Second -- with the support of Europe and as many emerging market and developing economies as possible -- the United States should seek a decision by the IMF to launch a "special" or "ad hoc" consultation to pursue Chinese agreement to remedy the currency situation. If such a consultation fails to produce results, the United States should ask the IMF Executive Board to publish a report criticizing China's exchange-rate policy.

Third, with a broad coalition, the United States should exercise its right to ask the WTO to constitute a dispute settlement panel to determine whether China has violated its obligations to that institution and to recommend remedial action. The WTO under its rules would ask the IMF whether the renminbi was undervalued, another reason why it is essential to engage the IMF from the outset.

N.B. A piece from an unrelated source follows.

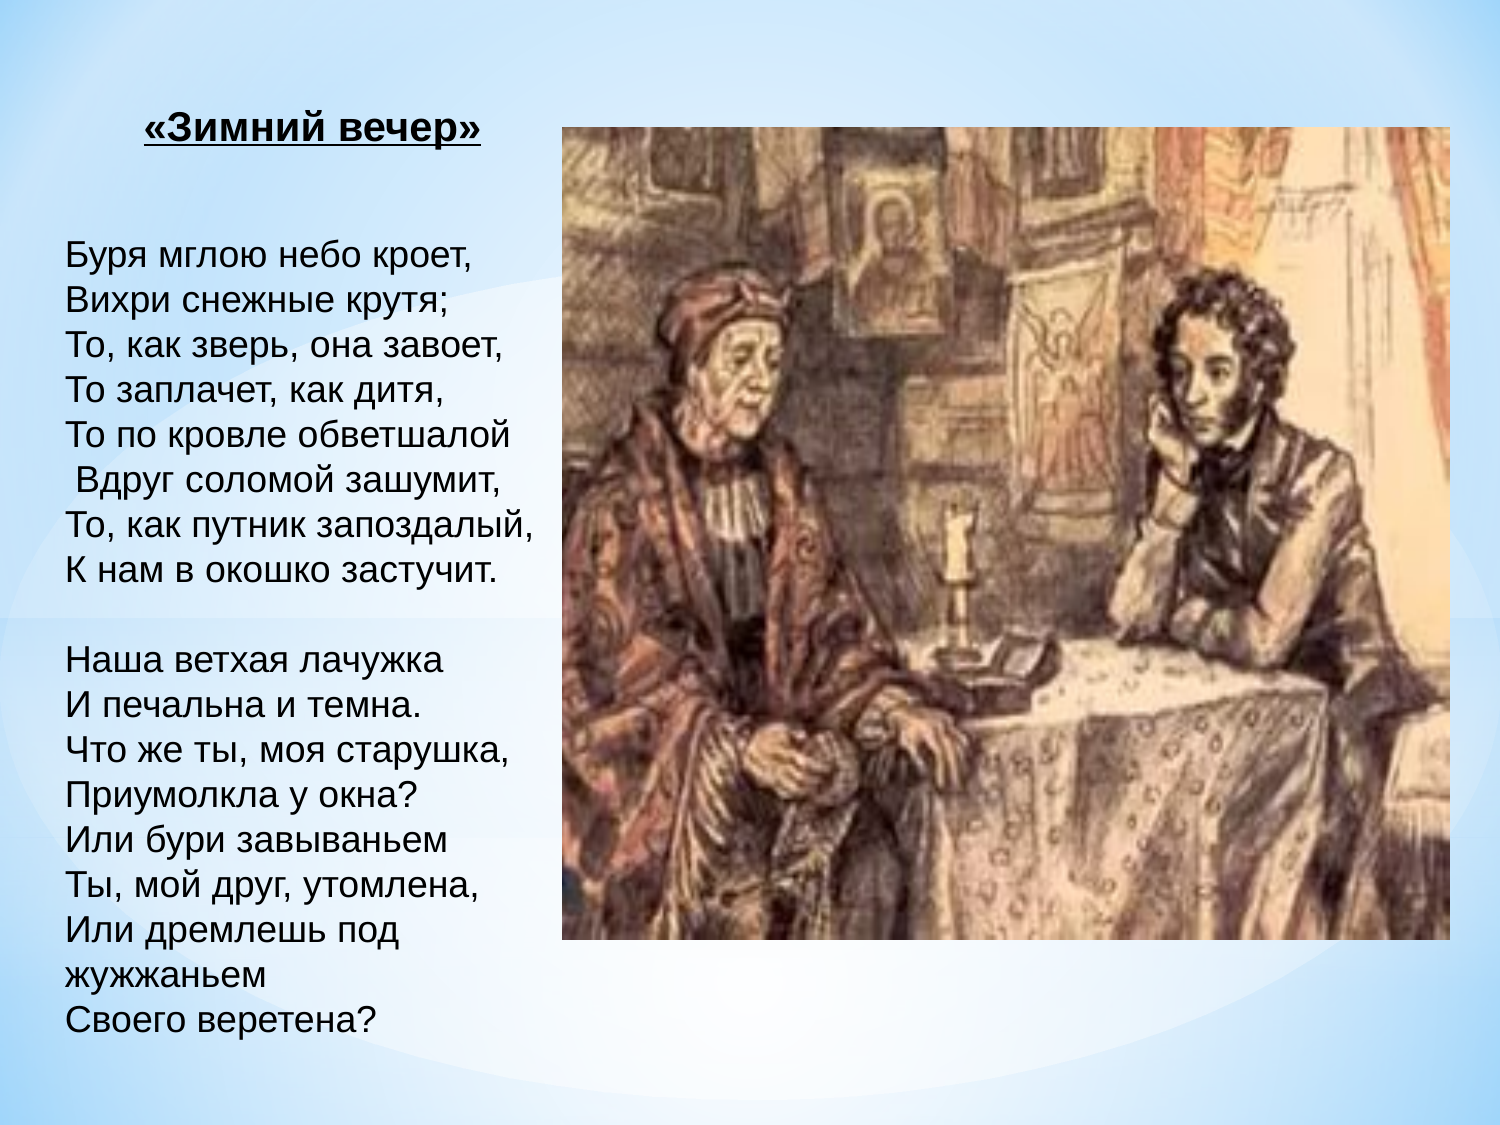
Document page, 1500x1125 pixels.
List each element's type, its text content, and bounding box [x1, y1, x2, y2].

picture [562, 127, 1451, 941]
text_box «Зимний вечер» Буря мглою небо кроет, Вихри снежные крутя; То, как зверь, она завоет, То заплачет, как дитя, То по кровле обветшалой Вдруг соломой зашумит, То, как путник запоздалый, К нам в окошко застучит. Наша ветхая лачужка И печальна и темна. Что же ты, моя старушка, Приумолкла у окна? Или бури завываньем Ты, мой друг, утомлена, Или дремлешь под жужжаньем Своего веретена? [49, 12, 575, 1087]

This three-pronged initiative would focus global attention on the continuing misalignment and China's unwillingness to initiate adequate corrective action. The effort would have maximum impact if the United States undertook it with countries constituting a substantial share of the world economy, including emerging market and developing economies as well as the Europeans and other high-income countries. Asian countries, such as Japan and India, will be skittish in confronting China in this way, but they are hit hard by the Chinese undervaluation and should be increasingly willing to join the coalition as its size grows.

The objective of the exercise is of course to persuade, or "name and shame," China into corrective action. Unfortunately, the IMF has no sanctions that it can use against recalcitrant countries. Hence the WTO -- which can implement sanctions -- needs to be brought into the picture. Unfortunately, there are technical and legal problems with the WTO rules too (like the IMF rules), so they might also need to be amended for these purposes in the future.

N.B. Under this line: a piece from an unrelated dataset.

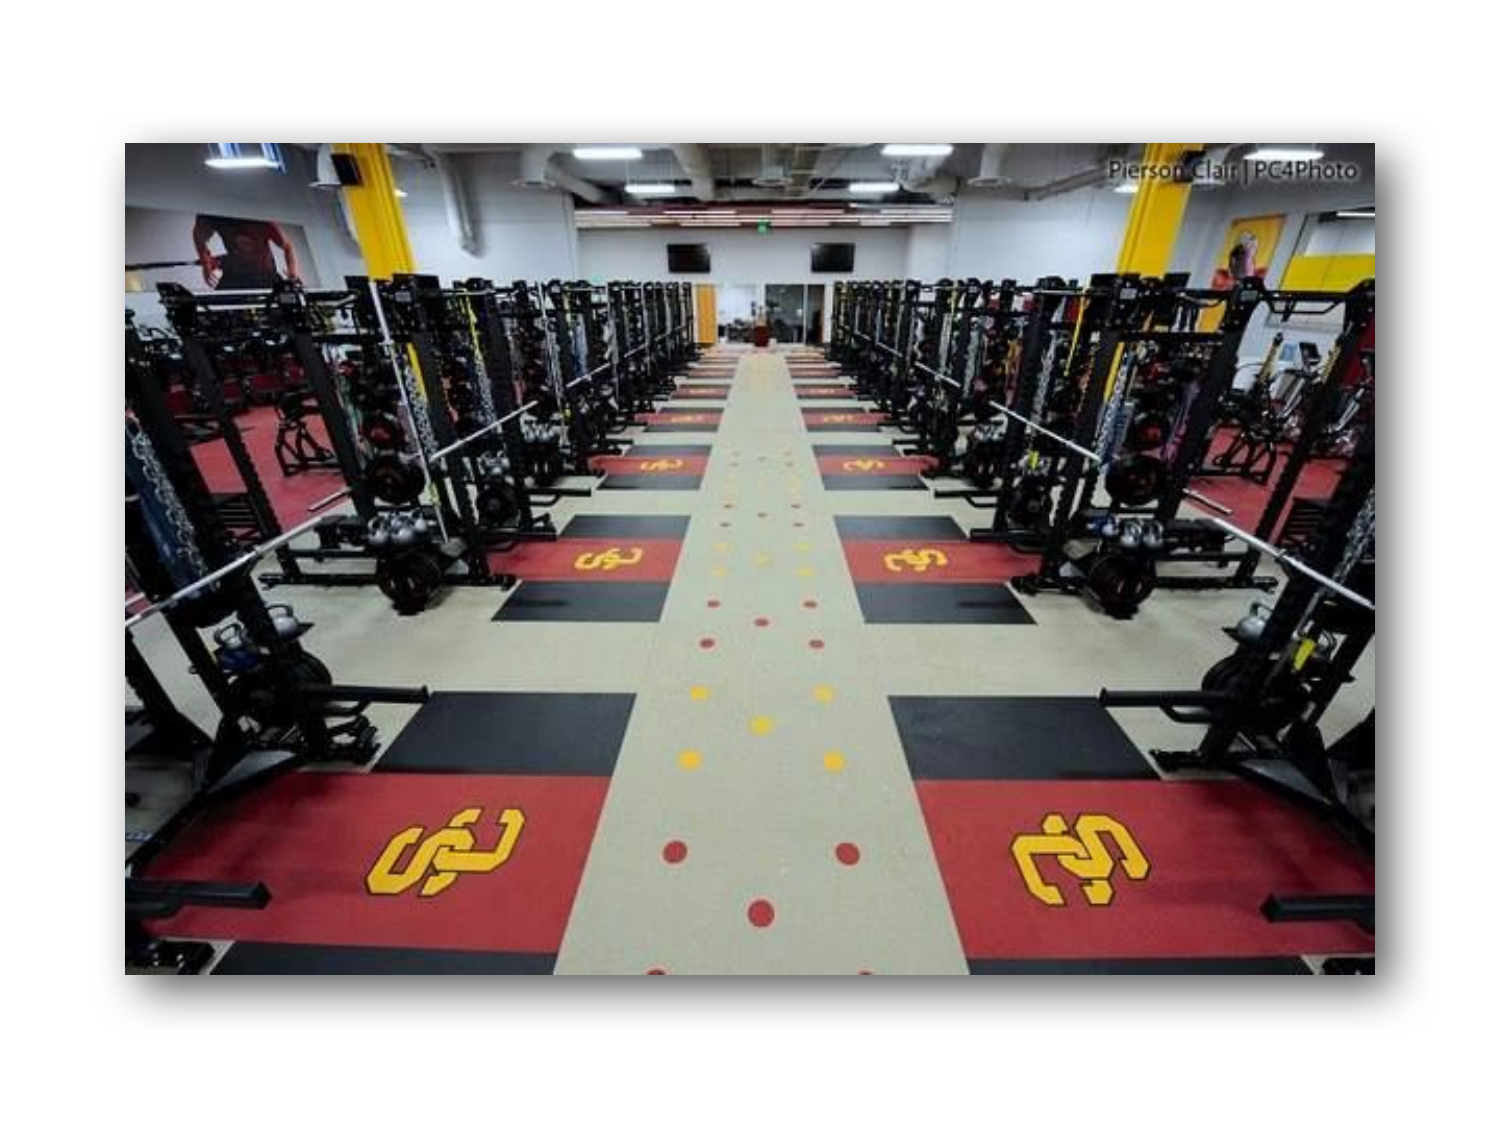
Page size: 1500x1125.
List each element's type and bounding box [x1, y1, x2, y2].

picture [124, 143, 1376, 976]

The United States could of course intensify its initiative by also taking unilateral trade actions against China. For example, the administration could decide that the renminbi's undervaluation constitutes an export subsidy that would be considered in decisions to apply countervailing duties against imports from China. Congress could amend current laws to make clear that such a maneuver is legal. In either case, China could appeal to the WTO, and the United States would have to defend its actions under the Subsidy Code.

But product- or sector-specific steps, such as last year's tire tariff, are undesirable because they distort and disguise the across-the-board nature of the Chinese currency misalignment. China's competitive undervaluation represents a subsidy to all exports and a tariff on all imports -- not just a few. It requires a comprehensive response via the exchange rate itself. A U.S.-led global effort offers the best chance to convince China to let its currency rise sufficiently and to help both itself and other countries achieve sustained economic recovery.